Bedingung für die Bewilligung wäre, dass der Müll auf der Schiene transportiert würde. Eine Radioaktivitätskontrolle könnte ebenfalls verlangt werden, da nicht ausgeschlossen sei, dass die neapolitanischen Abfälle Spitalmüll enthielten.

Ökologisch sinnvoll?

In Neapel haben sich in den letzten Wochen und Monaten rund 110’000 Tonnen Müll angehäuft. Gemessen an den 3,5 Mio. Tonnen, die pro Jahr in der Schweiz verbrannt würden, sei dies keine grosse Menge, sagt Ammann. Der neapolitanische Müll würde auf 15 bis 20 Anlagen in der Schweiz verteilt.

Aus ökologischer Sicht wäre der «Abfall-Tourismus» nach Ansicht von Ammann sinnvoll. Bei der offenen Verbrennung des Mülls in Neapel werde 1000 mal mehr Dioxin freigesetzt als bei der Verbrennung in Schweizer Anlagen, die weniger als 0,1 Nanogramm Dioxin pro Kubikmeter Abgase ausstiessen.

Umweltorganisationen skeptisch

Umweltorganisationen sehen dies anders. Es sei nicht sinnvoll, diese Berge von Müll in die Schweiz zu transportieren, sagte Adrian Schmid vom Verkehrs-Club der Schweiz (VCS) am Schweizer Radio. Bedenken hegen auch die Alpeninitiative und der WWF.

Kurzfristig betrachtet sei es sicher besser, den Müll in Schweizer Anlagen zu verbrennen als auf offener Strasse in Italien, sagte dagegen WWF-Sprecher Fredi Lüthin.
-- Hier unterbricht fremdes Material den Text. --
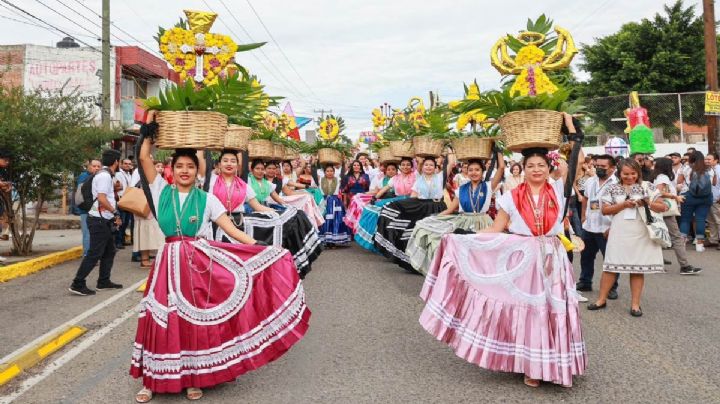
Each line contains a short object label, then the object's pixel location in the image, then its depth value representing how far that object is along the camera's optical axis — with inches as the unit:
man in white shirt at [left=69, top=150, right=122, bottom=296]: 341.1
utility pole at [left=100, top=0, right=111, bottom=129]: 723.4
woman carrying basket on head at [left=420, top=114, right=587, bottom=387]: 185.8
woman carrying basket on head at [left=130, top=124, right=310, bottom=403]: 177.3
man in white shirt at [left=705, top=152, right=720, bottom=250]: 533.6
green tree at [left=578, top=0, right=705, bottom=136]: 1307.8
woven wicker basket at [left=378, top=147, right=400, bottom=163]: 529.3
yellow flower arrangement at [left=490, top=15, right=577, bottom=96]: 245.6
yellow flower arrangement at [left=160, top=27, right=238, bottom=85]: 267.3
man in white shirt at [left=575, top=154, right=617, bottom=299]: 324.5
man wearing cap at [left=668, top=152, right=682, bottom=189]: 566.7
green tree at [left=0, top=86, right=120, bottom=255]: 450.9
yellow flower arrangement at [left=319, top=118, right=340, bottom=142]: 603.2
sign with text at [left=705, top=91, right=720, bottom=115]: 655.8
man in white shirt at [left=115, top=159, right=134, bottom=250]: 526.3
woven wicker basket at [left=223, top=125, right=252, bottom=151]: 291.9
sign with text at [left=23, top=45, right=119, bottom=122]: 1122.0
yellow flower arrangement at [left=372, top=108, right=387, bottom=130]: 772.6
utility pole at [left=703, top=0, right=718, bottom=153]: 666.8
Falsch wäre es aber, die Kapazitäten in der Schweiz zu erhöhen, um aus wirtschaftlichen Gründen ausländischen Müll zu verbrennen.

swissinfo und Agenturen

Für die Kehrichtverbrennungs-Anagen ist der Import von Müll in der Tat lukrativ: In der Anlage Bazenheid (Kanton St. Gallen) etwa kostet die Entsorgung einer Tonne Hausmüll 250 Franken. Die Verbrennung von 110’000 Tonnen würde 27 Mio. Franken einbringen.
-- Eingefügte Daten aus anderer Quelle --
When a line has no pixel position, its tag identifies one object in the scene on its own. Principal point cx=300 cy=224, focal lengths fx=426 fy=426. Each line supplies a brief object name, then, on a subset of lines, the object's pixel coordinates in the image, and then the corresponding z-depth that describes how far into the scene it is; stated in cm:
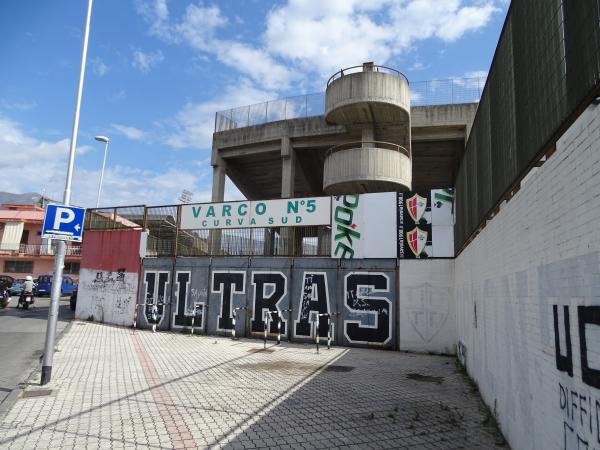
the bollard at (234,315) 1588
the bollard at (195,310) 1634
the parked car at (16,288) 3288
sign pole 786
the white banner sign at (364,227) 1429
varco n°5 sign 1550
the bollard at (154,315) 1688
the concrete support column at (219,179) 2685
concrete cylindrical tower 1933
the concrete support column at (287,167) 2486
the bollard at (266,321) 1375
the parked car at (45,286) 3401
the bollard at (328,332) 1355
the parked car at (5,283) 2334
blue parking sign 828
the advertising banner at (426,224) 1363
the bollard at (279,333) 1409
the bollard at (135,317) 1720
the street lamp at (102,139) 2833
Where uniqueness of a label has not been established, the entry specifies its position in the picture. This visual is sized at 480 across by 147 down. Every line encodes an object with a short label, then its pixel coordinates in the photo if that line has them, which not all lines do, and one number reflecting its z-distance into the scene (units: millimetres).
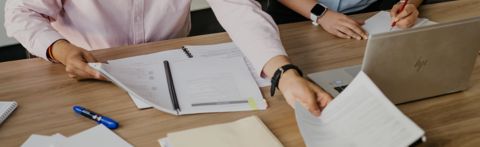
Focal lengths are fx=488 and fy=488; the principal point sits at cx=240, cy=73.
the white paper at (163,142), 923
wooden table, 971
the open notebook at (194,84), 1058
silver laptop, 932
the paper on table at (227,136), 919
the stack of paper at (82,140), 924
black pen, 1051
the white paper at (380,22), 1496
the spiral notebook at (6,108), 1013
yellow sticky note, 1064
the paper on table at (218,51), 1282
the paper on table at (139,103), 1051
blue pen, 982
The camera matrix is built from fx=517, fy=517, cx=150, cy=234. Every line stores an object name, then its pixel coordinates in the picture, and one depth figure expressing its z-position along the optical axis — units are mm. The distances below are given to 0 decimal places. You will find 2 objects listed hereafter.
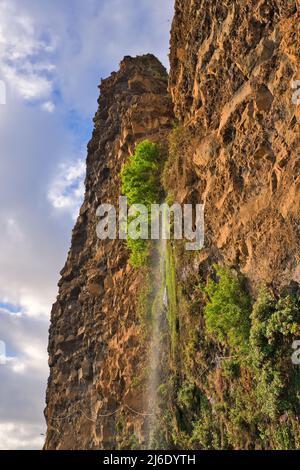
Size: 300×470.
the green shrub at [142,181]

Die 29 Kehrichtverbrennungs-Anlagen in der deutschsprachigen Schweiz sehen sich zunehmender Konkurrenz ausgesetzt: Deutschland ist daran, eigene KVA zu bauen, ebenso der Kanton Tessin.

Schon heute stammt jeder zehnte Abfallsack, der in der Schweiz verbrannt wird, aus dem Ausland. Im Jahr 2006 wurden insgesamt 420’000 Tonnen Müll importiert, fast 80% stammten aus Deutschland.